A model-free and finite-time active disturbance rejection control method with parameter optimization

Abstract

In the field of control, although active disturbance rejection control does not rely on the precise system models, it has not achieved completely model-free control. Moreover, this method also faces challenges such as complex structure and difficult parameter tuning. In view of this, a novel model-free and finite-time active disturbance rejection control method based on parameter optimization and filter is proposed in this paper. First, an improved second-order linear extended state observer is proposed based on the tracking error. The proposed observer can not only achieve complete model-free operation and a concise construction, but also synergistically improve the system tracking and estimation performance.

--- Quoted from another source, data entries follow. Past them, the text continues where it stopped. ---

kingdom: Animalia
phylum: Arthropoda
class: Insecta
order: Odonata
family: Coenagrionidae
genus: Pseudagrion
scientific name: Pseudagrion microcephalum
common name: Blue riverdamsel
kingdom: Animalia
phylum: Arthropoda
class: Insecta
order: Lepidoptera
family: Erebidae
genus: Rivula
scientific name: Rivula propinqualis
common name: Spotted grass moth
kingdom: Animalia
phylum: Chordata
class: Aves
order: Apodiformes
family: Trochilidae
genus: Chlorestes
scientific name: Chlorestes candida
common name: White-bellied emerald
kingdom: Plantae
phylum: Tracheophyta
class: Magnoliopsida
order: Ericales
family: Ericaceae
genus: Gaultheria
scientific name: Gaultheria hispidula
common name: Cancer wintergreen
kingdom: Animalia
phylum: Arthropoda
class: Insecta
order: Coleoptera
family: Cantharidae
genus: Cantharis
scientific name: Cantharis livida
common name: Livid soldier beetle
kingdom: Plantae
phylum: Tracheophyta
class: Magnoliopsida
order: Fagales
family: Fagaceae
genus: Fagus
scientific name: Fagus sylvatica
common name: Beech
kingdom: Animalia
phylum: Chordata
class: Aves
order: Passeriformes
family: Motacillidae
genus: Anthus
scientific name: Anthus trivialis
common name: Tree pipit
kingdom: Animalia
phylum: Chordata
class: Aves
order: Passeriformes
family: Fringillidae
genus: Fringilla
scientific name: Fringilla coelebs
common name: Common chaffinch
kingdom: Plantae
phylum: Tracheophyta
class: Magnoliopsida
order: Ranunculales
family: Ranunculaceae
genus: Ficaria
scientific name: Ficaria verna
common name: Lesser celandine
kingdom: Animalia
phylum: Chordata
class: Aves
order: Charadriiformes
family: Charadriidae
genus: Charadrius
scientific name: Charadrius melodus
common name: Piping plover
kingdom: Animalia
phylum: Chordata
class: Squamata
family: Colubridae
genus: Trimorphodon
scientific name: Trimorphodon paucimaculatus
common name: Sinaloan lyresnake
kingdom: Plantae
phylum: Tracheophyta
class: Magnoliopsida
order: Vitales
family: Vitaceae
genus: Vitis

Second, a feedback control law is presented based on the outputs of the proposed observer and the specifically designed filter. This control law reduces the computational complexity and avoids the high-frequency chattering phenomenon of the error-feedback control law based on transient process. Third, the system controller is constructed by compensating for the disturbance estimated by the proposed observer in the designed feedback control law. Following that, the finite-time convergence of the proposed observer and the system tracking error under the proposed controller is proven based on the Lyapunov stability theory. Fourth, the parameters of the proposed control method are tuned based on particle swarm optimization algorithm with the specifically designed objective function. Compared with the traditional trial-and-error method, this optimization strategy improves the efficiency and effectiveness of parameter tuning. Finally, simulation experiments have been carried on to compare the control performance among the proposed method and its four variants, as well as four state-of-art controllers. Also, the effectiveness and superiority of the newly-designed strategies are further verified.